> **ЗАДАНИЕ 1**: Проверьте по статье о Солженицыне, верны ли утверждения ниже. Ответьте на каждое «да» или «нет» и приведите решающие слова статьи в точной цитате: (a) в итальянской газете писали, что 200‑летие Пушкина на Западе будет отмечаться чуть ли не шире, чем в России; (b) на конференции в Италии одну из линий русской литературы провели от Пушкина к Достоевскому; (c) автор полагает, что Пушкин и Достоевский наверняка получили бы Нобелевскую премию.
> **ЗАДАНИЕ 2**: Пожалуйста, перескажите в виде краткого списка абзац статьи о Солженицыне, начинающийся словами «Пытаться облечь явление», сохранив его основные факты.

Функционирует при финансовой поддержке Федерального агентства по печати и массовым коммуникациям

Валентин Непомнящий. Солженицына надо заслужить

 Валентин Непомнящий. Солженицына надо заслужить

Валентин Непомнящий

Солженицына надо заслужить

(Культура. 1998. 10/16 дек. С. 1)

 

Пытаться облечь явление по имени Солженицын в свои слова — примерно то же, что пробовать петь на большой горной высоте. С культурой прошлого — будь то Пушкин или «Слово о полку…», Толстой или Лермонтов — проще: там воздух менее разрежён, многие главные слова сказаны до нас и за нас, «большое видится на расстоянье». А тут нечто, явно превышающее привычные нам человеческие возможности, имеющее в культуре очевидно фундаментальный характер и в то же время наследующее её коренные традиции, а сверх того, отмеченное беспримерной персональной ролью в отечественной и мировой истории, воплощено в таком же, как мы, человеке с руками и ногами, который живёт рядом с нами, работает как вол, о нём не возбраняется нести любую околесицу, а помешать ему говорить с людьми, выставив из телеэфира, — дело пяти минут, притом не для царя, генсека или КГБ, а просто для нанятого за хорошие деньги чиновника. Совсем другая дистанция. К тому же и слова сегодня потеряли цену, значение и звучание, образовался какой-то лилипутский язык, в котором «великие» — популярные певицы, известные артисты — на каждом шагу, как грибы; твёрдая же ценность сомнительна и подлежит иронической ухмылке. Как тут говорить о том, что на самом деле велико.

 

* * *

Недавно в одной итальянской газете писали, что 200‑летие Пушкина будет отмечаться на Западе чуть ли не шире, чем у нас, только на свой лад: у них будет Пушкин europeo. Это очень радовало бы — давно пора, — если бы Пушкин europeo не уточнялся в таком ряду: Пушкин non dostoevskiano, Пушкин non staliniano и, наконец, Пушкин non russo. Там же, в Италии, на Международной пушкинской конференции было объявлено, что в русской литературе есть две совершенно разные линии: одна — от Пушкина к Пастернаку и Бродскому, другая — от Достоевского к Солженицыну. При всей выморочности, так часто свойственной приват-доцентскому умозрению, в этой деревянной постройке есть своя эффектность: обе «линии» — europeo и russo — венчаются именами нобелевских лауреатов, так что никто не обижен. Но и эта эффектность вызывает тоску, ибо нет более величественного символа безнадёжно политизированного взгляда на литературу, чем Нобелевская премия; Пушкин и Достоевский вряд ли бы были её удостоены.

> **РАЗДЕЛ ДАННЫХ**:
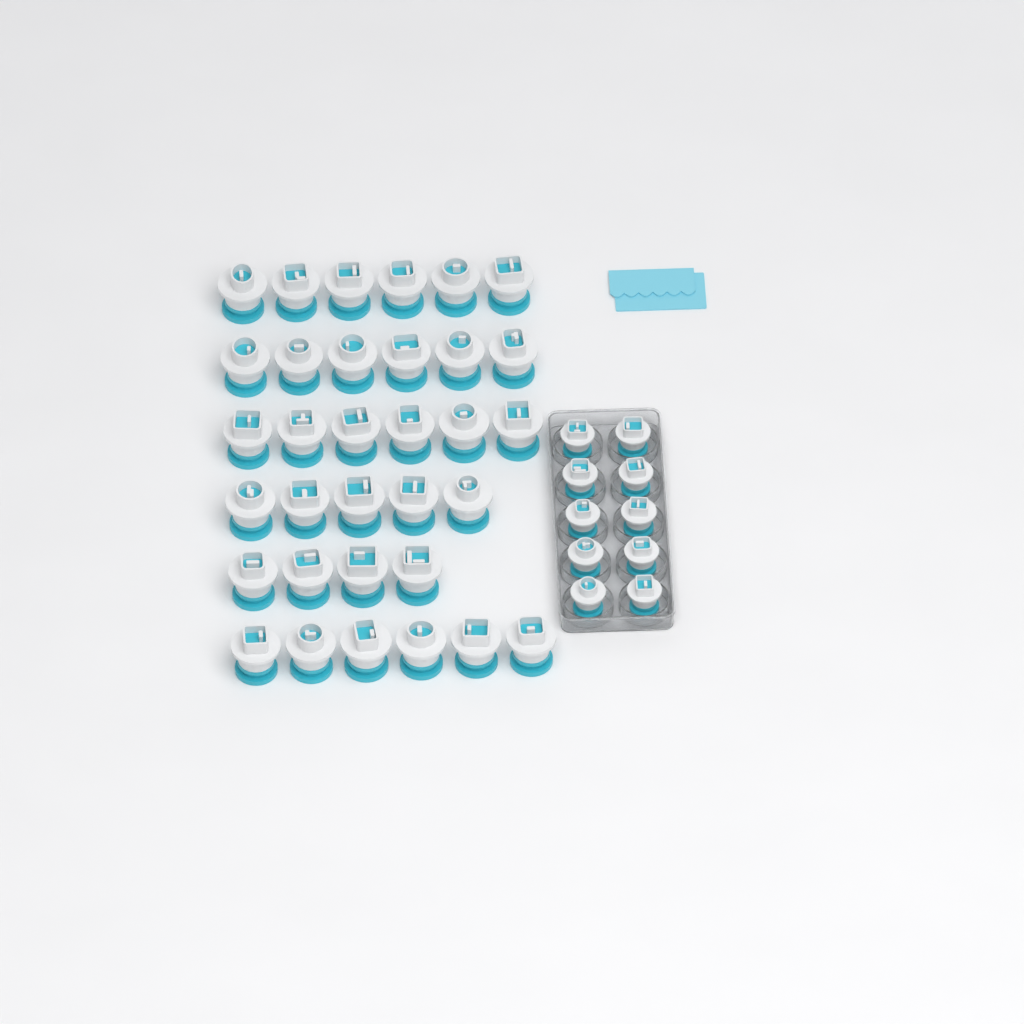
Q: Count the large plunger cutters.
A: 33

> **ПРАВИЛЬНЫЙ ОТВЕТ 1**:
(a) Да: «200‑летие Пушкина будет отмечаться на Западе чуть ли не шире, чем у нас».
(b) Нет: «одна — от Пушкина к Пастернаку и Бродскому, другая — от Достоевского к Солженицыну».
(c) Нет: «Пушкин и Достоевский вряд ли бы были её удостоены».

> **ПРАВИЛЬНЫЙ ОТВЕТ 2**:
- Говорить о Солженицыне своими словами так же трудно, как петь на большой горной высоте.
- О культуре прошлого (Пушкин, «Слово о полку…», Толстой, Лермонтов) говорить проще: многие главные слова уже сказаны, а «большое видится на расстоянье».
- Солженицын — явление, превышающее привычные человеческие возможности. Оно фундаментально для культуры, наследует её коренные традиции и сыграло беспримерную роль в отечественной и мировой истории.
- При этом оно воплощено в живущем рядом человеке, который работает как вол. О нём можно нести любую околесицу, а нанятый чиновник может за пять минут убрать его из телеэфира. Поэтому дистанция совсем другая.
- Слова сегодня потеряли цену. «Великими» в «лилипутском языке» называют популярных певиц и известных артистов, а твёрдая ценность вызывает ироническую ухмылку.
- Поэтому трудно говорить о том, что на самом деле велико.